SUPPLIED MATERIAL Start Marker
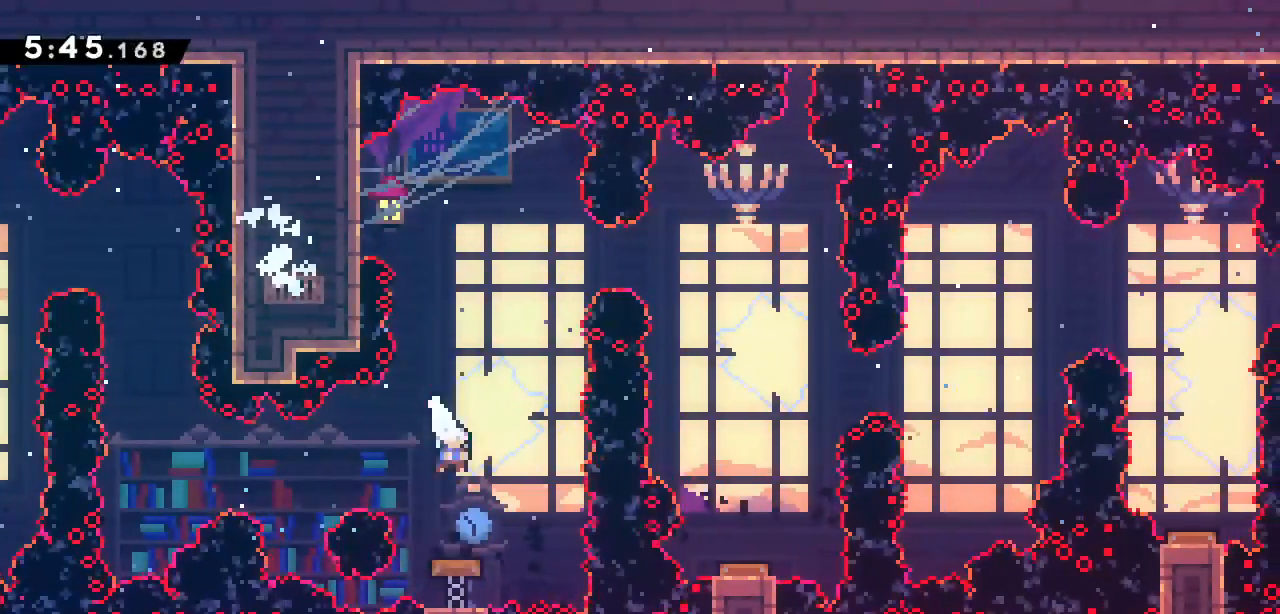
{"keys": ["demo", "right"], "events": [[117, "demo", "up"], [150, "up", "up"], [433, "demo", "down"], [433, "right", "down"]]}
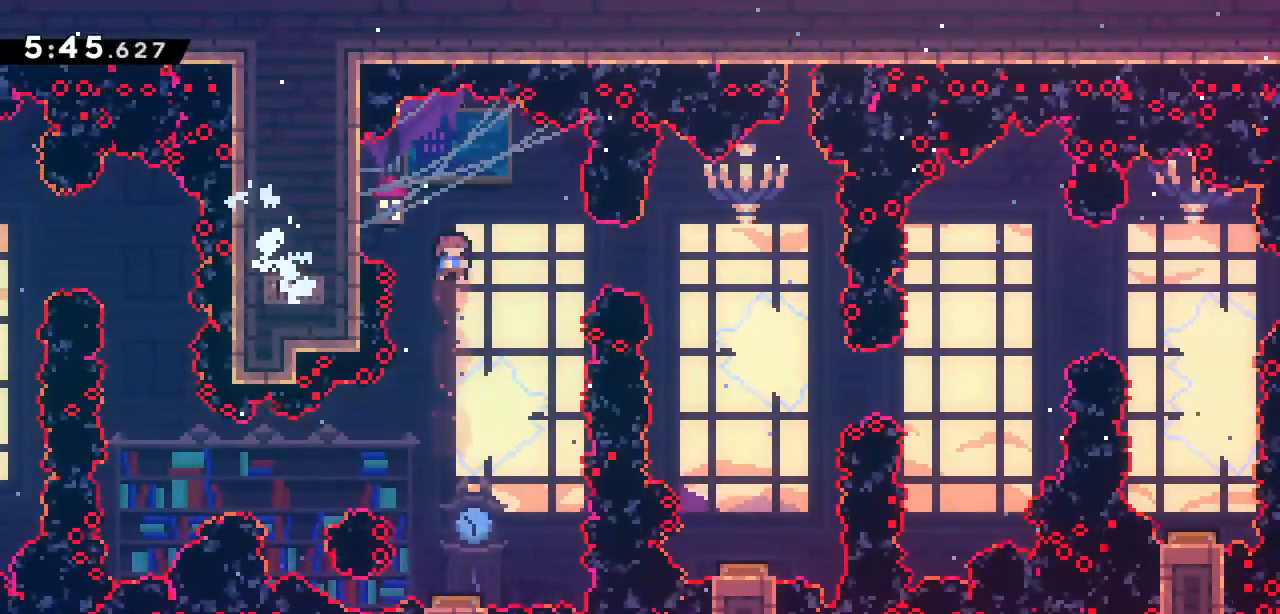
{"keys": [], "events": [[217, "demo", "up"], [317, "right", "up"]]}
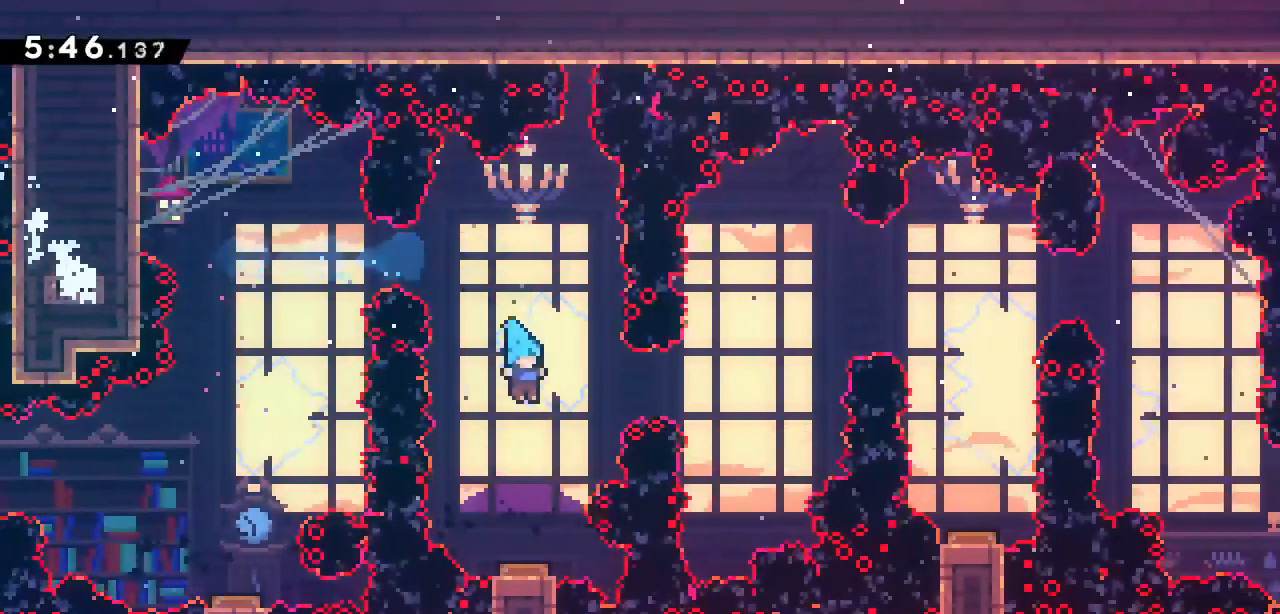
{"keys": [], "events": []}
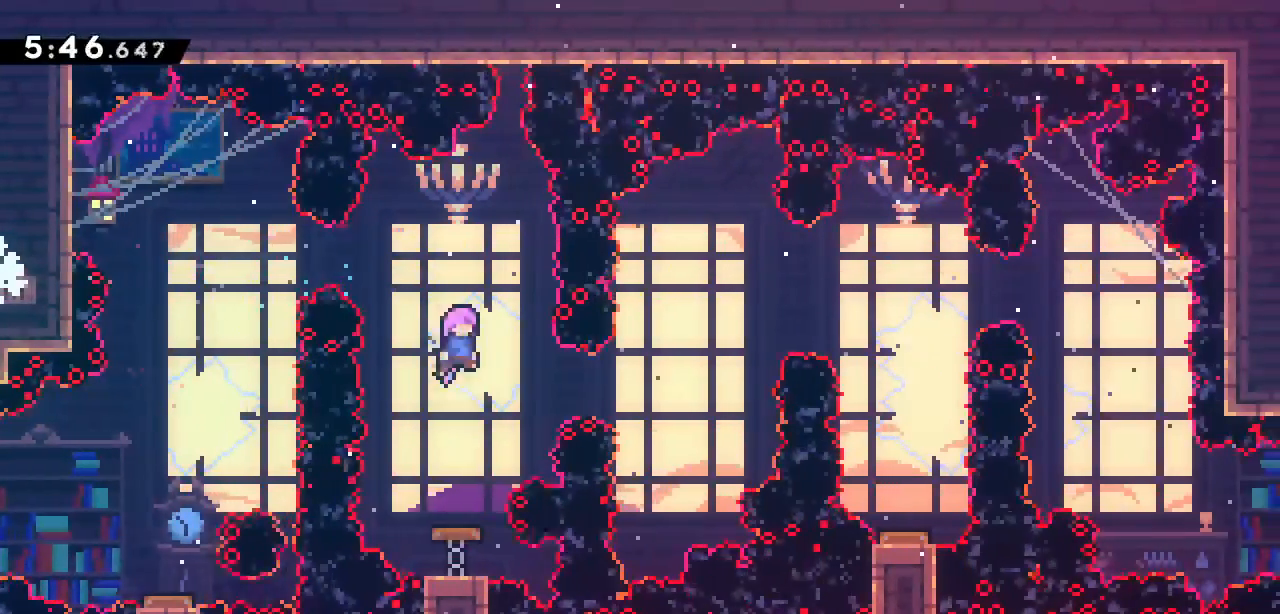
{"keys": ["demo", "right"], "events": [[383, "right", "down"], [433, "demo", "down"]]}
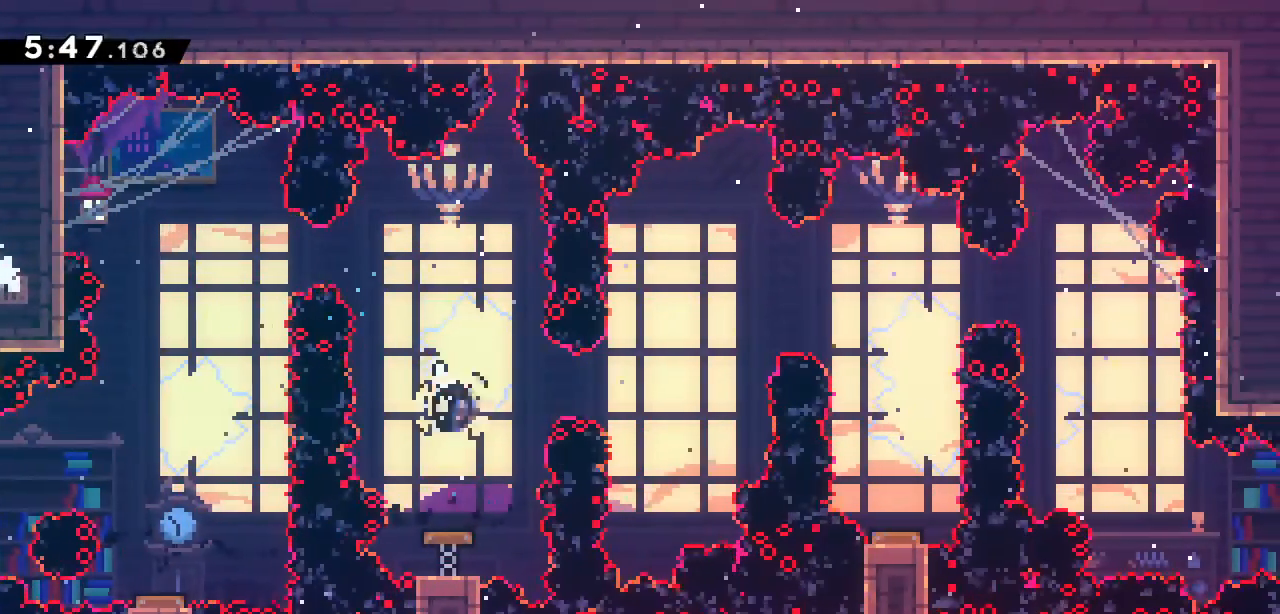
{"keys": ["demo", "right", "up"], "events": [[117, "demo", "up"], [167, "up", "down"], [217, "demo", "down"]]}
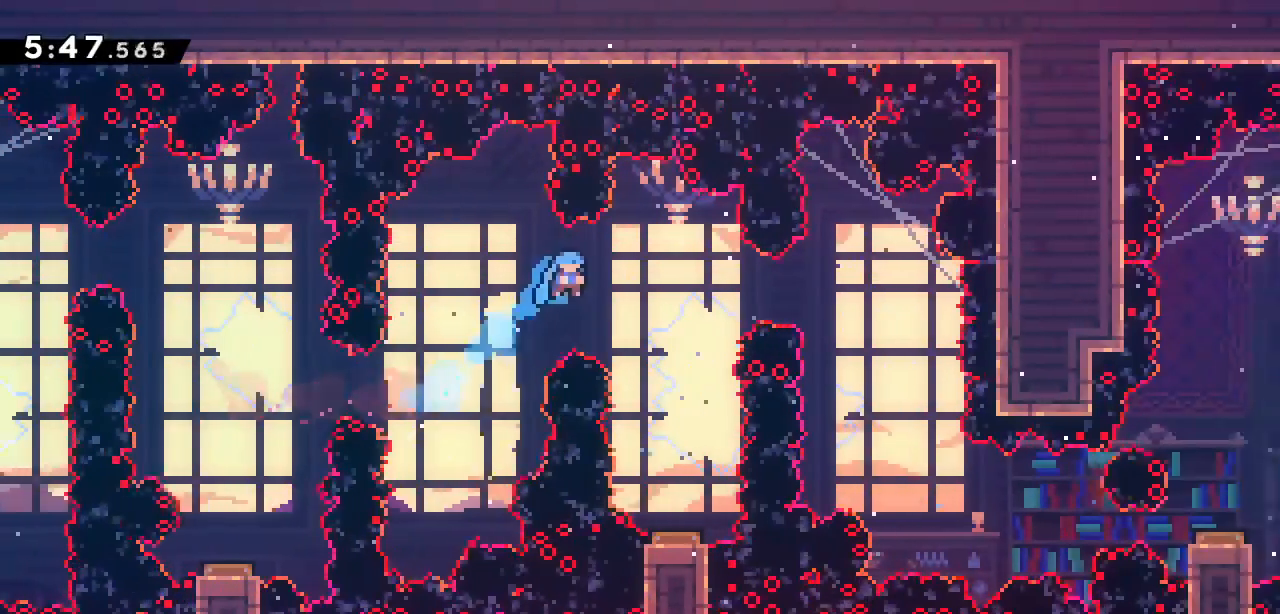
{"keys": [], "events": [[133, "demo", "up"], [233, "right", "up"], [233, "up", "up"]]}
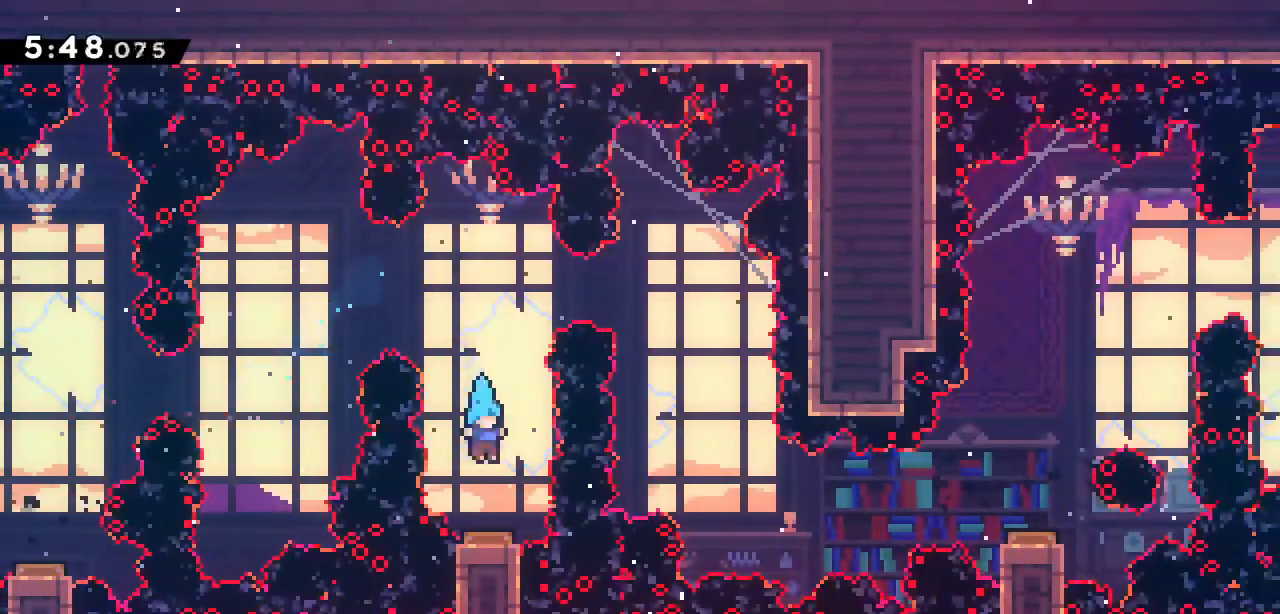
{"keys": ["demo", "down"], "events": [[350, "demo", "down"], [350, "down", "down"]]}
SUPPLIED MATERIAL End Marker
WORK ITEM: Could you repeat the data exactly, omitting its pictures?

YOUR SOLUTION:
{"keys": ["demo", "right"], "events": [[117, "demo", "up"], [150, "up", "up"], [433, "demo", "down"], [433, "right", "down"]]}
{"keys": [], "events": [[217, "demo", "up"], [317, "right", "up"]]}
{"keys": [], "events": []}
{"keys": ["demo", "right"], "events": [[383, "right", "down"], [433, "demo", "down"]]}
{"keys": ["demo", "right", "up"], "events": [[117, "demo", "up"], [167, "up", "down"], [217, "demo", "down"]]}
{"keys": [], "events": [[133, "demo", "up"], [233, "right", "up"], [233, "up", "up"]]}
{"keys": ["demo", "down"], "events": [[350, "demo", "down"], [350, "down", "down"]]}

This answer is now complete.